Ночью Мэрилин просыпается и чувствует подле себя тепло мужа, чует его – похоже на гренок, сочный и горько-сладкий. Хорошо бы остаться, прижаться к нему, всем телом чувствовать, как поднимается и опускается его грудь, будто это она сама дышит. Но у Мэрилин есть дело.
Перед спальней Лидии она останавливается, взявшись за ручку, и головой прислоняется к косяку, вспоминает свой последний вечер с дочерью: как вспыхнул свет на стакане с водой, как она, Мэрилин, поглядела на Лидию через стол и улыбнулась. С бесконечной самонадеянностью сочиняя Лидии будущее, она ни на миг не могла даже вообразить, что этого будущего не случится. Что она хоть отчасти ошибается.

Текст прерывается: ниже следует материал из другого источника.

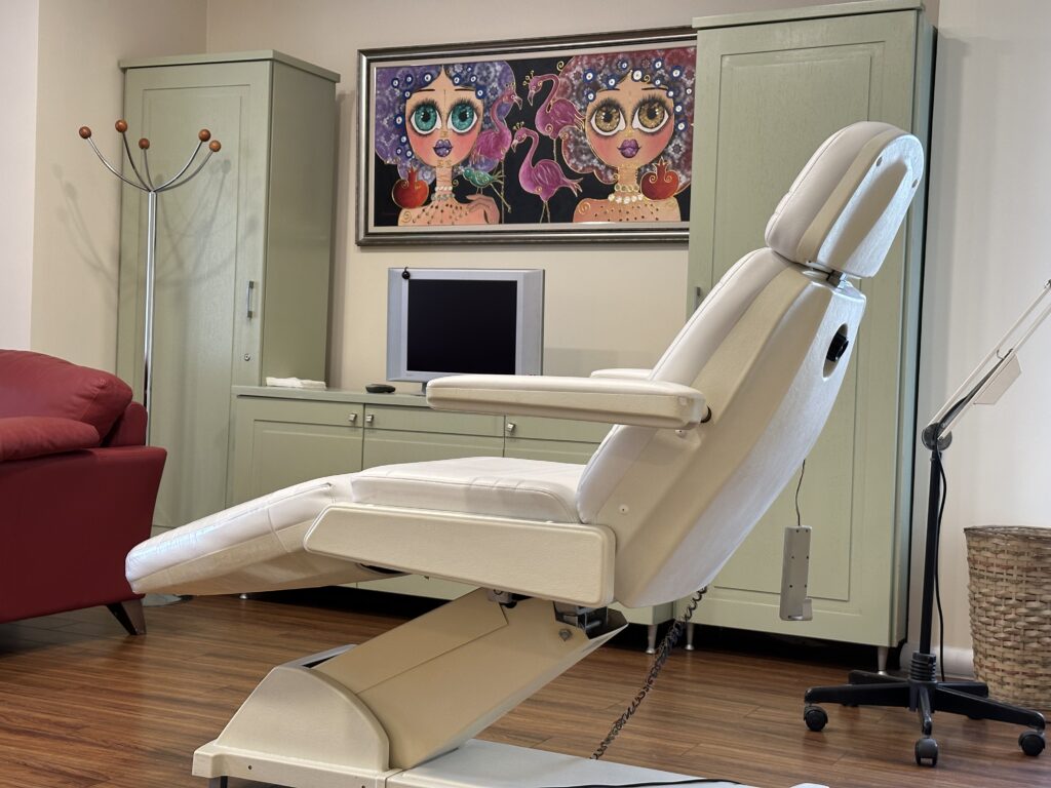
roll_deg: -2.9
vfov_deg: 30.3
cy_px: 394
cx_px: 526
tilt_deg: -1.3
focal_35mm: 48
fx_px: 1457
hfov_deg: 39.7
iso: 80
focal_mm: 6.86
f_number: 1.78
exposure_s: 1/50
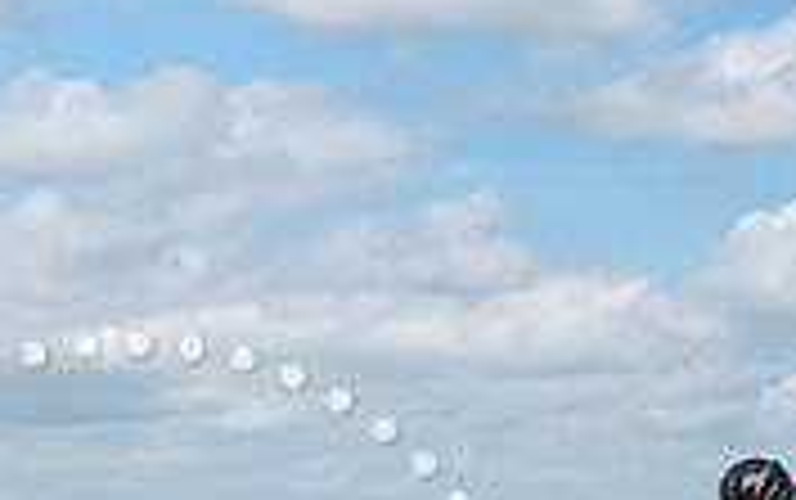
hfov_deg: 12.6
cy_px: 675
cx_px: 605
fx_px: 3583
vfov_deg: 7.9
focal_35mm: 165
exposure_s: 1/1250
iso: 100
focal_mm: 28
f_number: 6.3
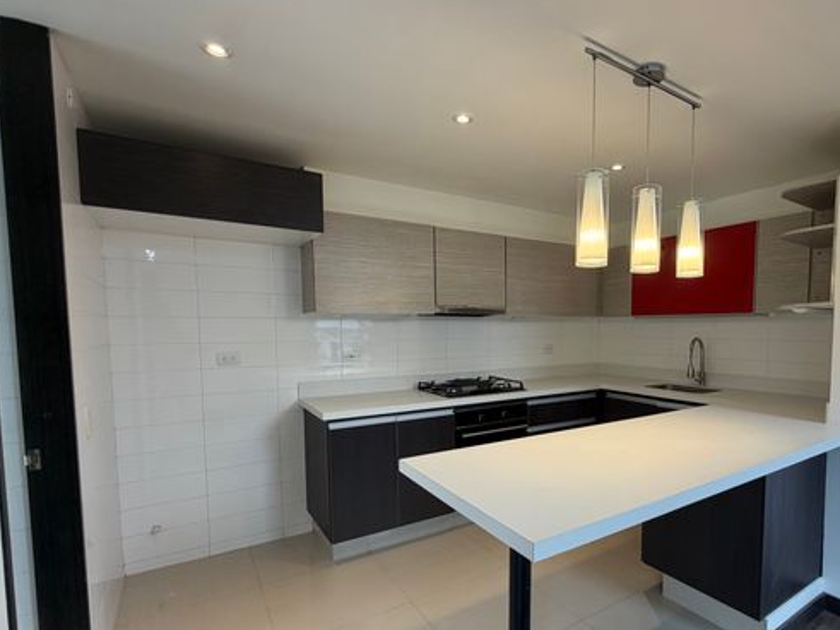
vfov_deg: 68.3
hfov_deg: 83.6
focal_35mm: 19
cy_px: 361
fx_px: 461
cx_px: 507
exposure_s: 1/120
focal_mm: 2.22
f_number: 2.2
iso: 100
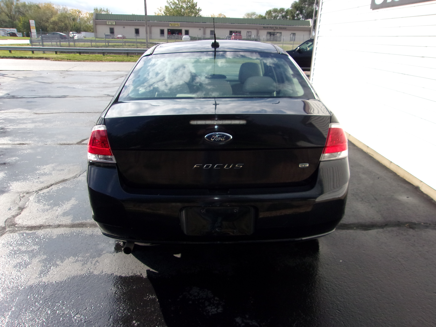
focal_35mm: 27
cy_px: 164
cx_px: 218
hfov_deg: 65.3
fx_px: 340
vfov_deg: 51.4
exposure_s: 1/140
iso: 200
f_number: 10.4
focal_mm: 4.9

Тот вечер, та самонадеянность теперь видятся древними, крохотными, будто уже миновало много лет. Пережиты еще до рождения детей, до замужества, в детстве. Она понимает. Надо идти вперед – больше некуда. Но внутри ворочается желание вернуться в прошлое хоть на миг. Не изменить прошлое, даже не поговорить с Лидией, не рассказывать ей ничего. Лишь отворить дверь, и еще разок увидеть спящую дочь, и знать, что все хорошо.
И, в конце концов отворив дверь, именно это Мэрилин и видит. Силуэт дочери в постели, на подушке – длинная прядь. Приглядевшись, различает, как с каждым вздохом ходит вверх-вниз цветастое одеяло. Мэрилин понимает, что ей даровано видение, и старается не моргать, впитывает этот миг, напоследок явленный прекрасный образ – свою спящую дочь.